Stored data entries
=-=-=

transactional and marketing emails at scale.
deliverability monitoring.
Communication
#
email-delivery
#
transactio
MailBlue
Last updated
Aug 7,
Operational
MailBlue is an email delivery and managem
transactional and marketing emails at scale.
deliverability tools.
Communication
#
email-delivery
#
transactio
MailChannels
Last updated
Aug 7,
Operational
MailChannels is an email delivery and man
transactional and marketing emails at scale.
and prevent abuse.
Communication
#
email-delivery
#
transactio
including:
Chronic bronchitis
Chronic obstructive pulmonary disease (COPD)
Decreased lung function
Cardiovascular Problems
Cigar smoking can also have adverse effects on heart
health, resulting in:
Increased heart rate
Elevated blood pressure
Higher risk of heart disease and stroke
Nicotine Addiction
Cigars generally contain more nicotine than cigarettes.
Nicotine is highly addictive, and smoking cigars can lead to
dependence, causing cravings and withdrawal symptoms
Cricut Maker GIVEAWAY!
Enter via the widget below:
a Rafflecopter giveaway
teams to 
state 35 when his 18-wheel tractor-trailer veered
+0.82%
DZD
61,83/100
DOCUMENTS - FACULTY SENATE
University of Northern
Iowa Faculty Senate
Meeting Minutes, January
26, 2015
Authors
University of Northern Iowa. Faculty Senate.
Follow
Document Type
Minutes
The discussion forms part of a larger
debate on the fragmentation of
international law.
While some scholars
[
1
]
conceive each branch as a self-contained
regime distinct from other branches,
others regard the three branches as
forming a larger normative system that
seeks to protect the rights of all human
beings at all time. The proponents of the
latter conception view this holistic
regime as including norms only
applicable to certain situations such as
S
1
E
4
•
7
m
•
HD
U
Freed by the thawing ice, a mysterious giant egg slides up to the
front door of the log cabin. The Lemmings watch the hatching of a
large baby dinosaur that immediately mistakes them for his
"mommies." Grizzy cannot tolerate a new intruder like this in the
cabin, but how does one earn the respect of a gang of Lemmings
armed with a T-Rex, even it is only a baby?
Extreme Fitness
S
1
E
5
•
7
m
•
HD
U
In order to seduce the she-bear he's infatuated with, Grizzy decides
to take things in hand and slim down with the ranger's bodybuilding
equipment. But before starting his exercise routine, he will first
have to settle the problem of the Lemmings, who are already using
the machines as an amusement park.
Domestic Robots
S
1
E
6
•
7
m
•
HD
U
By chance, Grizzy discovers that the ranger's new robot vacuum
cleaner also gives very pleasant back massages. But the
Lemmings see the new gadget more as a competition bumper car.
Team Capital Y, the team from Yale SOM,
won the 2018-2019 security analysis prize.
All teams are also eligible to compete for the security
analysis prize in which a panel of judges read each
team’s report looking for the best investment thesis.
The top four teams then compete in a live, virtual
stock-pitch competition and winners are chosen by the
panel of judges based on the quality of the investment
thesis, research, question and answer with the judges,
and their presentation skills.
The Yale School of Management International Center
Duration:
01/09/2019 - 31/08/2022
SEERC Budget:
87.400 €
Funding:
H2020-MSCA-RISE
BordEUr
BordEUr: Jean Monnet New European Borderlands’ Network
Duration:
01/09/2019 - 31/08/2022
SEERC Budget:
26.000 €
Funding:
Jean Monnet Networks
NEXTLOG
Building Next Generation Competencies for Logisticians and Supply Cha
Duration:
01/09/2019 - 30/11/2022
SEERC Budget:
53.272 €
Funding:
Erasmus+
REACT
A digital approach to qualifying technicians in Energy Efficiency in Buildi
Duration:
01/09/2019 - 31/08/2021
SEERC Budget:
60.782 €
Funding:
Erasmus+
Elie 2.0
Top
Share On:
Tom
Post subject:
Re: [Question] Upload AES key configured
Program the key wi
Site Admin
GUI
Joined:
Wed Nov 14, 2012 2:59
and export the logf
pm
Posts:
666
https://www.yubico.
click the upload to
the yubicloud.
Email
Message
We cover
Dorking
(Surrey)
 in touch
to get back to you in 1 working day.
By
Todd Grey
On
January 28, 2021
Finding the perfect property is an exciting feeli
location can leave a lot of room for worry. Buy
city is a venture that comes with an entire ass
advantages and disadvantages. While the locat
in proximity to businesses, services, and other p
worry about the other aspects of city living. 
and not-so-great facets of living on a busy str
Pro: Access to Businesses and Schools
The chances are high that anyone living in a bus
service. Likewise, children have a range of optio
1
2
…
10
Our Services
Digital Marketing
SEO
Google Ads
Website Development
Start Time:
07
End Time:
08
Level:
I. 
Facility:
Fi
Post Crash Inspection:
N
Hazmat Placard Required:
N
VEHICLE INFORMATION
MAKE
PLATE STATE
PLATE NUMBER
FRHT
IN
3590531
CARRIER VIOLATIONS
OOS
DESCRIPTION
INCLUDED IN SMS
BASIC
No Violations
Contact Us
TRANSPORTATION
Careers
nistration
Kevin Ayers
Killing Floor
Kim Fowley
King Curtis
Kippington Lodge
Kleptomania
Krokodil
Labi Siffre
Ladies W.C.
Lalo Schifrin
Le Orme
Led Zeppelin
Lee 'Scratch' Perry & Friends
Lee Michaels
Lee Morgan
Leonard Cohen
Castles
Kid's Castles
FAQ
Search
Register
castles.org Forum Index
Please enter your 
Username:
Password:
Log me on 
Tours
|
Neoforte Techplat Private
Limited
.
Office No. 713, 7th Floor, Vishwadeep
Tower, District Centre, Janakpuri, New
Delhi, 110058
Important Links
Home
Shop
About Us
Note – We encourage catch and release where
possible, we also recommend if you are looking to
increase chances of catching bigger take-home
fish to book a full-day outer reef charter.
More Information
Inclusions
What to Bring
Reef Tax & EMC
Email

=-=-=

- **REQUIRED ACTION**
Your answer should be all lines from the data that contain "Floor".

- **FINISHED TASK**
Killing Floor
Office No. 713, 7th Floor, Vishwadeep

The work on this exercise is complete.